BEGIN DATA FOR THIS EXERCISE
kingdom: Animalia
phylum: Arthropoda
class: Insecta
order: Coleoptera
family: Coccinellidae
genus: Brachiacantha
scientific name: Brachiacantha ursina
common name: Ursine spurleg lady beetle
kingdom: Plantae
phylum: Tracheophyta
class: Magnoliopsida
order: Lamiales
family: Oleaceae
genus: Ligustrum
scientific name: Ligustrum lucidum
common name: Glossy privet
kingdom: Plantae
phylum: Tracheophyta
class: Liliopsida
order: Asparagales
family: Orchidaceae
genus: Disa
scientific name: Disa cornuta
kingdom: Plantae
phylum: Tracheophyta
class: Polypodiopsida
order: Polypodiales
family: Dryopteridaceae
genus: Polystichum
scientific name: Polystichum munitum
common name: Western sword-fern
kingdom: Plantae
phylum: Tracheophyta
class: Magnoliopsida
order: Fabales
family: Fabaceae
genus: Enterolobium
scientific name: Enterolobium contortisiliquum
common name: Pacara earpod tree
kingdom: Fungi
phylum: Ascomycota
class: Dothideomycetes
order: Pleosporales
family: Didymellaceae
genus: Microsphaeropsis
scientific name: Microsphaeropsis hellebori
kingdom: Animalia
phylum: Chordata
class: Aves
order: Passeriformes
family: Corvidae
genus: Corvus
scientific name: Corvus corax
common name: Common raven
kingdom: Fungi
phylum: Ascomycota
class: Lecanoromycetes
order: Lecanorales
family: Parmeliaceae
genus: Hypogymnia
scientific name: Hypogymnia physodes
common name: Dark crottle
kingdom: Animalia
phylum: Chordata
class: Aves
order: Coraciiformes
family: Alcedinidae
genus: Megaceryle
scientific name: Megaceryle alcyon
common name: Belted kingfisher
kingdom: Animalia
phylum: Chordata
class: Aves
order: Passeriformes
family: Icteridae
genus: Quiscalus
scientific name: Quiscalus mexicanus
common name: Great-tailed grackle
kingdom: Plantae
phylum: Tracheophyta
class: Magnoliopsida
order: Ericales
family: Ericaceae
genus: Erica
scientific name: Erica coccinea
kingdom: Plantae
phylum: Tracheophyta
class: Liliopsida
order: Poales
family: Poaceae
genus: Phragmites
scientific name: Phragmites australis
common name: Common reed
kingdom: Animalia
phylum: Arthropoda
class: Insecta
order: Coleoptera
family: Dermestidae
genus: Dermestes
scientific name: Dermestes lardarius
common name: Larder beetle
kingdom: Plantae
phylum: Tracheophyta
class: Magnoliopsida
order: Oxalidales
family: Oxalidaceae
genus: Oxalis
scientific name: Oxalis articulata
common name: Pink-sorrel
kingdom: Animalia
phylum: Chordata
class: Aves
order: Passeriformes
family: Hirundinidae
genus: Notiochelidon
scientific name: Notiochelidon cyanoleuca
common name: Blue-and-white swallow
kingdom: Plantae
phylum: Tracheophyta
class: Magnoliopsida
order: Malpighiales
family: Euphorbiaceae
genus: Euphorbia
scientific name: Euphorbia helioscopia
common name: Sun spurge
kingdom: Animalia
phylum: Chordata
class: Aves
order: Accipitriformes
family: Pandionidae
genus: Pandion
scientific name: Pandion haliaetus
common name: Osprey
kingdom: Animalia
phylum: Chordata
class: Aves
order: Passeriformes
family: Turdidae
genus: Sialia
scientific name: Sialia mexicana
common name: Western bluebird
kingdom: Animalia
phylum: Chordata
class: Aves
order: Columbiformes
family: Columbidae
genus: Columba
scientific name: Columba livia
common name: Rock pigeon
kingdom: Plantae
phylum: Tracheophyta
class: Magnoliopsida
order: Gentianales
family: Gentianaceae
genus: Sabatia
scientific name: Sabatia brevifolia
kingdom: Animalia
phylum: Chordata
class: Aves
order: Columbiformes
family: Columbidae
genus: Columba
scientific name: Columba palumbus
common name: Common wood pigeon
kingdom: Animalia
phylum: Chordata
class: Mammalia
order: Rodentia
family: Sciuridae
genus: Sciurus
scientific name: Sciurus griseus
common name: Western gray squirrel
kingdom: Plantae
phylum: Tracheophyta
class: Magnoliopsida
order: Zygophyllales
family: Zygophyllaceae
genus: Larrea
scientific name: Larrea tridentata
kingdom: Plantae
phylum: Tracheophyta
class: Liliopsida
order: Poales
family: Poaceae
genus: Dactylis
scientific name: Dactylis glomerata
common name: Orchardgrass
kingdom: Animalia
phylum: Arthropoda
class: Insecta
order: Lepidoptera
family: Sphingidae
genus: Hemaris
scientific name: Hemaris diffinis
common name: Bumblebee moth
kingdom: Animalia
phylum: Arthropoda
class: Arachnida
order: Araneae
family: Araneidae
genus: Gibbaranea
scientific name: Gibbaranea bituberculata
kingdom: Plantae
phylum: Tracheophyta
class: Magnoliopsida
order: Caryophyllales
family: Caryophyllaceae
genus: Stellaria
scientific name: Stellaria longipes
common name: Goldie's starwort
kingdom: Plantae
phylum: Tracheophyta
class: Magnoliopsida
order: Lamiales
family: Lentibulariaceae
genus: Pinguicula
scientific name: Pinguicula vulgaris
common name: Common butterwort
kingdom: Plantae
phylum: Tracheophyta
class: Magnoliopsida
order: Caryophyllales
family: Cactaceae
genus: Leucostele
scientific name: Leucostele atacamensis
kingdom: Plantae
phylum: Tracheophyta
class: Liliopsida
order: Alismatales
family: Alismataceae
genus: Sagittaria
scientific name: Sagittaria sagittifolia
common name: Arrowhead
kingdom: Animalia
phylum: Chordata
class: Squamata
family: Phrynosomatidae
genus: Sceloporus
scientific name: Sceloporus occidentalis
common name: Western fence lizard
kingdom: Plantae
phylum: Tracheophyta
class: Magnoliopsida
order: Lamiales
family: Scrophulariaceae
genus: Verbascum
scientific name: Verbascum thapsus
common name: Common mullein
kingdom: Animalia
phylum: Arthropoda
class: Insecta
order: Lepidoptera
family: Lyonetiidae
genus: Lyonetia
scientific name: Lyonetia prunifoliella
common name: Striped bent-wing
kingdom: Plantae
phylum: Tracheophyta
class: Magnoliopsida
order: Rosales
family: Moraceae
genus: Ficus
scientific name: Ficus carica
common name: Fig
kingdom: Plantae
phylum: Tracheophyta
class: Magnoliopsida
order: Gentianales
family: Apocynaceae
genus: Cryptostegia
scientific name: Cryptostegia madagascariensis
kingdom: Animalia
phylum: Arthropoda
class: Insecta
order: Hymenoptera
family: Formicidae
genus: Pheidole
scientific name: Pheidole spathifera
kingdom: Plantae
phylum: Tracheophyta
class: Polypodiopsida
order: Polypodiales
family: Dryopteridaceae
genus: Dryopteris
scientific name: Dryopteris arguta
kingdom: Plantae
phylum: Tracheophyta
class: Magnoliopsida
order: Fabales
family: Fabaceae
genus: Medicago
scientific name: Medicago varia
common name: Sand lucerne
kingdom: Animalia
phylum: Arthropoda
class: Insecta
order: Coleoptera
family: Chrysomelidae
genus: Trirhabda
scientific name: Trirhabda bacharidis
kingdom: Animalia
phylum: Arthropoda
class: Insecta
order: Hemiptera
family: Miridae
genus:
END DATA FOR THIS EXERCISE
*INSTRUCTION:* Reproduce the material above word for word, keeping every line in its original order.

*CORRECT OUTPUT:*
kingdom: Animalia
phylum: Arthropoda
class: Insecta
order: Coleoptera
family: Coccinellidae
genus: Brachiacantha
scientific name: Brachiacantha ursina
common name: Ursine spurleg lady beetle
kingdom: Plantae
phylum: Tracheophyta
class: Magnoliopsida
order: Lamiales
family: Oleaceae
genus: Ligustrum
scientific name: Ligustrum lucidum
common name: Glossy privet
kingdom: Plantae
phylum: Tracheophyta
class: Liliopsida
order: Asparagales
family: Orchidaceae
genus: Disa
scientific name: Disa cornuta
kingdom: Plantae
phylum: Tracheophyta
class: Polypodiopsida
order: Polypodiales
family: Dryopteridaceae
genus: Polystichum
scientific name: Polystichum munitum
common name: Western sword-fern
kingdom: Plantae
phylum: Tracheophyta
class: Magnoliopsida
order: Fabales
family: Fabaceae
genus: Enterolobium
scientific name: Enterolobium contortisiliquum
common name: Pacara earpod tree
kingdom: Fungi
phylum: Ascomycota
class: Dothideomycetes
order: Pleosporales
family: Didymellaceae
genus: Microsphaeropsis
scientific name: Microsphaeropsis hellebori
kingdom: Animalia
phylum: Chordata
class: Aves
order: Passeriformes
family: Corvidae
genus: Corvus
scientific name: Corvus corax
common name: Common raven
kingdom: Fungi
phylum: Ascomycota
class: Lecanoromycetes
order: Lecanorales
family: Parmeliaceae
genus: Hypogymnia
scientific name: Hypogymnia physodes
common name: Dark crottle
kingdom: Animalia
phylum: Chordata
class: Aves
order: Coraciiformes
family: Alcedinidae
genus: Megaceryle
scientific name: Megaceryle alcyon
common name: Belted kingfisher
kingdom: Animalia
phylum: Chordata
class: Aves
order: Passeriformes
family: Icteridae
genus: Quiscalus
scientific name: Quiscalus mexicanus
common name: Great-tailed grackle
kingdom: Plantae
phylum: Tracheophyta
class: Magnoliopsida
order: Ericales
family: Ericaceae
genus: Erica
scientific name: Erica coccinea
kingdom: Plantae
phylum: Tracheophyta
class: Liliopsida
order: Poales
family: Poaceae
genus: Phragmites
scientific name: Phragmites australis
common name: Common reed
kingdom: Animalia
phylum: Arthropoda
class: Insecta
order: Coleoptera
family: Dermestidae
genus: Dermestes
scientific name: Dermestes lardarius
common name: Larder beetle
kingdom: Plantae
phylum: Tracheophyta
class: Magnoliopsida
order: Oxalidales
family: Oxalidaceae
genus: Oxalis
scientific name: Oxalis articulata
common name: Pink-sorrel
kingdom: Animalia
phylum: Chordata
class: Aves
order: Passeriformes
family: Hirundinidae
genus: Notiochelidon
scientific name: Notiochelidon cyanoleuca
common name: Blue-and-white swallow
kingdom: Plantae
phylum: Tracheophyta
class: Magnoliopsida
order: Malpighiales
family: Euphorbiaceae
genus: Euphorbia
scientific name: Euphorbia helioscopia
common name: Sun spurge
kingdom: Animalia
phylum: Chordata
class: Aves
order: Accipitriformes
family: Pandionidae
genus: Pandion
scientific name: Pandion haliaetus
common name: Osprey
kingdom: Animalia
phylum: Chordata
class: Aves
order: Passeriformes
family: Turdidae
genus: Sialia
scientific name: Sialia mexicana
common name: Western bluebird
kingdom: Animalia
phylum: Chordata
class: Aves
order: Columbiformes
family: Columbidae
genus: Columba
scientific name: Columba livia
common name: Rock pigeon
kingdom: Plantae
phylum: Tracheophyta
class: Magnoliopsida
order: Gentianales
family: Gentianaceae
genus: Sabatia
scientific name: Sabatia brevifolia
kingdom: Animalia
phylum: Chordata
class: Aves
order: Columbiformes
family: Columbidae
genus: Columba
scientific name: Columba palumbus
common name: Common wood pigeon
kingdom: Animalia
phylum: Chordata
class: Mammalia
order: Rodentia
family: Sciuridae
genus: Sciurus
scientific name: Sciurus griseus
common name: Western gray squirrel
kingdom: Plantae
phylum: Tracheophyta
class: Magnoliopsida
order: Zygophyllales
family: Zygophyllaceae
genus: Larrea
scientific name: Larrea tridentata
kingdom: Plantae
phylum: Tracheophyta
class: Liliopsida
order: Poales
family: Poaceae
genus: Dactylis
scientific name: Dactylis glomerata
common name: Orchardgrass
kingdom: Animalia
phylum: Arthropoda
class: Insecta
order: Lepidoptera
family: Sphingidae
genus: Hemaris
scientific name: Hemaris diffinis
common name: Bumblebee moth
kingdom: Animalia
phylum: Arthropoda
class: Arachnida
order: Araneae
family: Araneidae
genus: Gibbaranea
scientific name: Gibbaranea bituberculata
kingdom: Plantae
phylum: Tracheophyta
class: Magnoliopsida
order: Caryophyllales
family: Caryophyllaceae
genus: Stellaria
scientific name: Stellaria longipes
common name: Goldie's starwort
kingdom: Plantae
phylum: Tracheophyta
class: Magnoliopsida
order: Lamiales
family: Lentibulariaceae
genus: Pinguicula
scientific name: Pinguicula vulgaris
common name: Common butterwort
kingdom: Plantae
phylum: Tracheophyta
class: Magnoliopsida
order: Caryophyllales
family: Cactaceae
genus: Leucostele
scientific name: Leucostele atacamensis
kingdom: Plantae
phylum: Tracheophyta
class: Liliopsida
order: Alismatales
family: Alismataceae
genus: Sagittaria
scientific name: Sagittaria sagittifolia
common name: Arrowhead
kingdom: Animalia
phylum: Chordata
class: Squamata
family: Phrynosomatidae
genus: Sceloporus
scientific name: Sceloporus occidentalis
common name: Western fence lizard
kingdom: Plantae
phylum: Tracheophyta
class: Magnoliopsida
order: Lamiales
family: Scrophulariaceae
genus: Verbascum
scientific name: Verbascum thapsus
common name: Common mullein
kingdom: Animalia
phylum: Arthropoda
class: Insecta
order: Lepidoptera
family: Lyonetiidae
genus: Lyonetia
scientific name: Lyonetia prunifoliella
common name: Striped bent-wing
kingdom: Plantae
phylum: Tracheophyta
class: Magnoliopsida
order: Rosales
family: Moraceae
genus: Ficus
scientific name: Ficus carica
common name: Fig
kingdom: Plantae
phylum: Tracheophyta
class: Magnoliopsida
order: Gentianales
family: Apocynaceae
genus: Cryptostegia
scientific name: Cryptostegia madagascariensis
kingdom: Animalia
phylum: Arthropoda
class: Insecta
order: Hymenoptera
family: Formicidae
genus: Pheidole
scientific name: Pheidole spathifera
kingdom: Plantae
phylum: Tracheophyta
class: Polypodiopsida
order: Polypodiales
family: Dryopteridaceae
genus: Dryopteris
scientific name: Dryopteris arguta
kingdom: Plantae
phylum: Tracheophyta
class: Magnoliopsida
order: Fabales
family: Fabaceae
genus: Medicago
scientific name: Medicago varia
common name: Sand lucerne
kingdom: Animalia
phylum: Arthropoda
class: Insecta
order: Coleoptera
family: Chrysomelidae
genus: Trirhabda
scientific name: Trirhabda bacharidis
kingdom: Animalia
phylum: Arthropoda
class: Insecta
order: Hemiptera
family: Miridae
genus:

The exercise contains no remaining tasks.